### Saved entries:
▼

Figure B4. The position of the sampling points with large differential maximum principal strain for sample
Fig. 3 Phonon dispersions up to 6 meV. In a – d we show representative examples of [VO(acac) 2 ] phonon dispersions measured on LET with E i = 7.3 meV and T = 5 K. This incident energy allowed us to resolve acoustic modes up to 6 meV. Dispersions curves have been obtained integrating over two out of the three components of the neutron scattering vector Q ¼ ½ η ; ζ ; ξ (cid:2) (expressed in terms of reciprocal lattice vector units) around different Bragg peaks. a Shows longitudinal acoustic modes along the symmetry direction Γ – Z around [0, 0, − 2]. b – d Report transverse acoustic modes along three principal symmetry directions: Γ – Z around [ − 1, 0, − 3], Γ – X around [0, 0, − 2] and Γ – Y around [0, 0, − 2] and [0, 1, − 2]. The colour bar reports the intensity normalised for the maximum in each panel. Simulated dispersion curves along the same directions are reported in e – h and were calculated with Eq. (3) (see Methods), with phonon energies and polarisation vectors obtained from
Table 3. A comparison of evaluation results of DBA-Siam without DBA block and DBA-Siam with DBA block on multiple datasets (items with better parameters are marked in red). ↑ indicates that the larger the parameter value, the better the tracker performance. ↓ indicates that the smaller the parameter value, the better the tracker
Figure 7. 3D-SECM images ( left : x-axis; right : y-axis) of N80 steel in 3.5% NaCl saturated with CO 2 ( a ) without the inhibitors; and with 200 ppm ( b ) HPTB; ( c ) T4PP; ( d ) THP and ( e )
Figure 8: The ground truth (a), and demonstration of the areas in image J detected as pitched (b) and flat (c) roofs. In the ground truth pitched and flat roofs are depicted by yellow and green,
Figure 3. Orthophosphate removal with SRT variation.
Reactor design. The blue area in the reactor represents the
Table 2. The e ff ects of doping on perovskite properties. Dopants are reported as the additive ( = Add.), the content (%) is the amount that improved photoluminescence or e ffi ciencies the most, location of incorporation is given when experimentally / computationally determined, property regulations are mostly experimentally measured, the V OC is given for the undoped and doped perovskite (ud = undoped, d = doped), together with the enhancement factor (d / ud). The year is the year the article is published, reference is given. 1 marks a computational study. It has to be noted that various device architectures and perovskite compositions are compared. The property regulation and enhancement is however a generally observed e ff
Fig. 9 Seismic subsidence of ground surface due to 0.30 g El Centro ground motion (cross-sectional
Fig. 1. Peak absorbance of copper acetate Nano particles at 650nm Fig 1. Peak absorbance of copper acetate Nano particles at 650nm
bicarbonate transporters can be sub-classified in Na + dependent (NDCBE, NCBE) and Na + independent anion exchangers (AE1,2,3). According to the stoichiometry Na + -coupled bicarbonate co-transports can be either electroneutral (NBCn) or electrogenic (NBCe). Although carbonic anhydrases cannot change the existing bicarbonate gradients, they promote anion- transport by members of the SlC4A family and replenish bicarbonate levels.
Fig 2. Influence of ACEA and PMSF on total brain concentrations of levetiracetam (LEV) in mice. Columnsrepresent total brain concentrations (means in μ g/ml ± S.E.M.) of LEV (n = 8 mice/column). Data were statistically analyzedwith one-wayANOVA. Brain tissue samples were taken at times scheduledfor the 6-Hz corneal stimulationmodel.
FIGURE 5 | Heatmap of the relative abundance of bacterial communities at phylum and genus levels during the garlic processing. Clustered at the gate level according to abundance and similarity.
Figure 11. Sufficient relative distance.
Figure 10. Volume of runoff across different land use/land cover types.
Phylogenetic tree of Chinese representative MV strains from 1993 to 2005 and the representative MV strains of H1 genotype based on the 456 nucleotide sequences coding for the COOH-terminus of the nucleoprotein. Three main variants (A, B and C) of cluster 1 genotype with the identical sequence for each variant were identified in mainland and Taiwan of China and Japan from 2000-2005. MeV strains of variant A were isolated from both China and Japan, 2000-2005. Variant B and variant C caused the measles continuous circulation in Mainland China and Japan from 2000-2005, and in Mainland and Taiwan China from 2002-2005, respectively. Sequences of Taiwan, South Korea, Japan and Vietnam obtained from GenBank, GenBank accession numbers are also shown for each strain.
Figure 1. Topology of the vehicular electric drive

▲

### Exercise details:
Reproduce each record exactly as written above.

### Output for this task:
Figure B4. The position of the sampling points with large differential maximum principal strain for sample
Fig. 3 Phonon dispersions up to 6 meV. In a – d we show representative examples of [VO(acac) 2 ] phonon dispersions measured on LET with E i = 7.3 meV and T = 5 K. This incident energy allowed us to resolve acoustic modes up to 6 meV. Dispersions curves have been obtained integrating over two out of the three components of the neutron scattering vector Q ¼ ½ η ; ζ ; ξ (cid:2) (expressed in terms of reciprocal lattice vector units) around different Bragg peaks. a Shows longitudinal acoustic modes along the symmetry direction Γ – Z around [0, 0, − 2]. b – d Report transverse acoustic modes along three principal symmetry directions: Γ – Z around [ − 1, 0, − 3], Γ – X around [0, 0, − 2] and Γ – Y around [0, 0, − 2] and [0, 1, − 2]. The colour bar reports the intensity normalised for the maximum in each panel. Simulated dispersion curves along the same directions are reported in e – h and were calculated with Eq. (3) (see Methods), with phonon energies and polarisation vectors obtained from
Table 3. A comparison of evaluation results of DBA-Siam without DBA block and DBA-Siam with DBA block on multiple datasets (items with better parameters are marked in red). ↑ indicates that the larger the parameter value, the better the tracker performance. ↓ indicates that the smaller the parameter value, the better the tracker
Figure 7. 3D-SECM images ( left : x-axis; right : y-axis) of N80 steel in 3.5% NaCl saturated with CO 2 ( a ) without the inhibitors; and with 200 ppm ( b ) HPTB; ( c ) T4PP; ( d ) THP and ( e )
Figure 8: The ground truth (a), and demonstration of the areas in image J detected as pitched (b) and flat (c) roofs. In the ground truth pitched and flat roofs are depicted by yellow and green,
Figure 3. Orthophosphate removal with SRT variation.
Reactor design. The blue area in the reactor represents the
Table 2. The e ff ects of doping on perovskite properties. Dopants are reported as the additive ( = Add.), the content (%) is the amount that improved photoluminescence or e ffi ciencies the most, location of incorporation is given when experimentally / computationally determined, property regulations are mostly experimentally measured, the V OC is given for the undoped and doped perovskite (ud = undoped, d = doped), together with the enhancement factor (d / ud). The year is the year the article is published, reference is given. 1 marks a computational study. It has to be noted that various device architectures and perovskite compositions are compared. The property regulation and enhancement is however a generally observed e ff
Fig. 9 Seismic subsidence of ground surface due to 0.30 g El Centro ground motion (cross-sectional
Fig. 1. Peak absorbance of copper acetate Nano particles at 650nm Fig 1. Peak absorbance of copper acetate Nano particles at 650nm
bicarbonate transporters can be sub-classified in Na + dependent (NDCBE, NCBE) and Na + independent anion exchangers (AE1,2,3). According to the stoichiometry Na + -coupled bicarbonate co-transports can be either electroneutral (NBCn) or electrogenic (NBCe). Although carbonic anhydrases cannot change the existing bicarbonate gradients, they promote anion- transport by members of the SlC4A family and replenish bicarbonate levels.
Fig 2. Influence of ACEA and PMSF on total brain concentrations of levetiracetam (LEV) in mice. Columnsrepresent total brain concentrations (means in μ g/ml ± S.E.M.) of LEV (n = 8 mice/column). Data were statistically analyzedwith one-wayANOVA. Brain tissue samples were taken at times scheduledfor the 6-Hz corneal stimulationmodel.
FIGURE 5 | Heatmap of the relative abundance of bacterial communities at phylum and genus levels during the garlic processing. Clustered at the gate level according to abundance and similarity.
Figure 11. Sufficient relative distance.
Figure 10. Volume of runoff across different land use/land cover types.
Phylogenetic tree of Chinese representative MV strains from 1993 to 2005 and the representative MV strains of H1 genotype based on the 456 nucleotide sequences coding for the COOH-terminus of the nucleoprotein. Three main variants (A, B and C) of cluster 1 genotype with the identical sequence for each variant were identified in mainland and Taiwan of China and Japan from 2000-2005. MeV strains of variant A were isolated from both China and Japan, 2000-2005. Variant B and variant C caused the measles continuous circulation in Mainland China and Japan from 2000-2005, and in Mainland and Taiwan China from 2002-2005, respectively. Sequences of Taiwan, South Korea, Japan and Vietnam obtained from GenBank, GenBank accession numbers are also shown for each strain.
Figure 1. Topology of the vehicular electric drive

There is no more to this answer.